Types of portfolio strategies
- Strategic asset allocation portfolio: It invests in a diversified portfolio of multiple assets, buy-and-hold without frequently changing the asset allocation weights.
- Suitable: For long-term (more than 15 years, preferably more than 20 years), want to be tax efficient and can withstand interim drawdown or loss as high as 50% or more.
- Pros:
- Less error-prone
- Infrequent rebalancing or transactions
- Tax efficient for taxable brokerage investments
- Cons:
- Interim loss or drawdown can be substantial
- Possible low returns for an extended period, such as 10 years or longer
- Tactical asset allocation portfolio: it invests in a diversified portfolio of multiple assets, dynamically adjust stock and bond allocations to minimize losses during market stress.

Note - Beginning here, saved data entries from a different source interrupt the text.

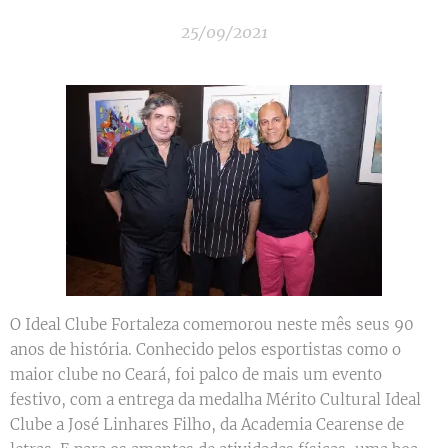
25/09/2021
O Ideal Clube Fortaleza comemorou neste mês seus 90
anos de história. Conhecido pelos esportistas como o
maior clube no Ceará, foi palco de mais um evento
festivo, com a entrega da medalha Mérito Cultural Ideal
Clube a José Linhares Filho, da Academia Cearense de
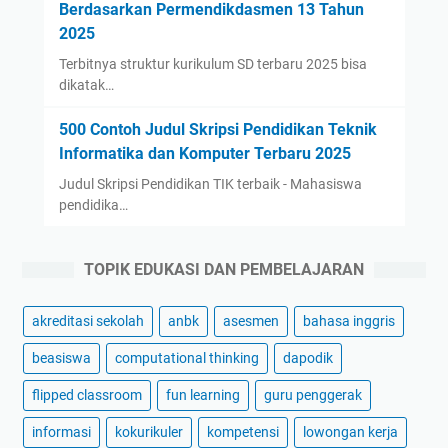
Berdasarkan Permendikdasmen 13 Tahun
2025
Terbitnya struktur kurikulum SD terbaru 2025 bisa
dikatak…
500 Contoh Judul Skripsi Pendidikan Teknik
Informatika dan Komputer Terbaru 2025
Judul Skripsi Pendidikan TIK terbaik - Mahasiswa
pendidika…
TOPIK EDUKASI DAN PEMBELAJARAN
akreditasi sekolah
anbk
asesmen
bahasa inggris
beasiswa
computational thinking
dapodik
flipped classroom
fun learning
guru penggerak
informasi
kokurikuler
kompetensi
lowongan kerja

- Suitable: For long-term (more than 10 years or preferably longer) capital. Investors are willing to rebalance as frequent as monthly.
- Pros:
- Reduce large interim loss or drawdown
- Less sensitive to investment entry point
- Likely to improve returns
- Cons
- Demand more frequent rebalancing or transactions
- Less tax efficient — more suitable in a tax-deferred account such as 401(k) or IRA
- Can experience a period of lower returns compared to a broad-based strategic allocation or a buy-and-hold benchmark, especially in some bull markets
These portfolios are proactively monitored and rebalanced on a monthly basis when needed, ensuring it remains in line with its target allocation.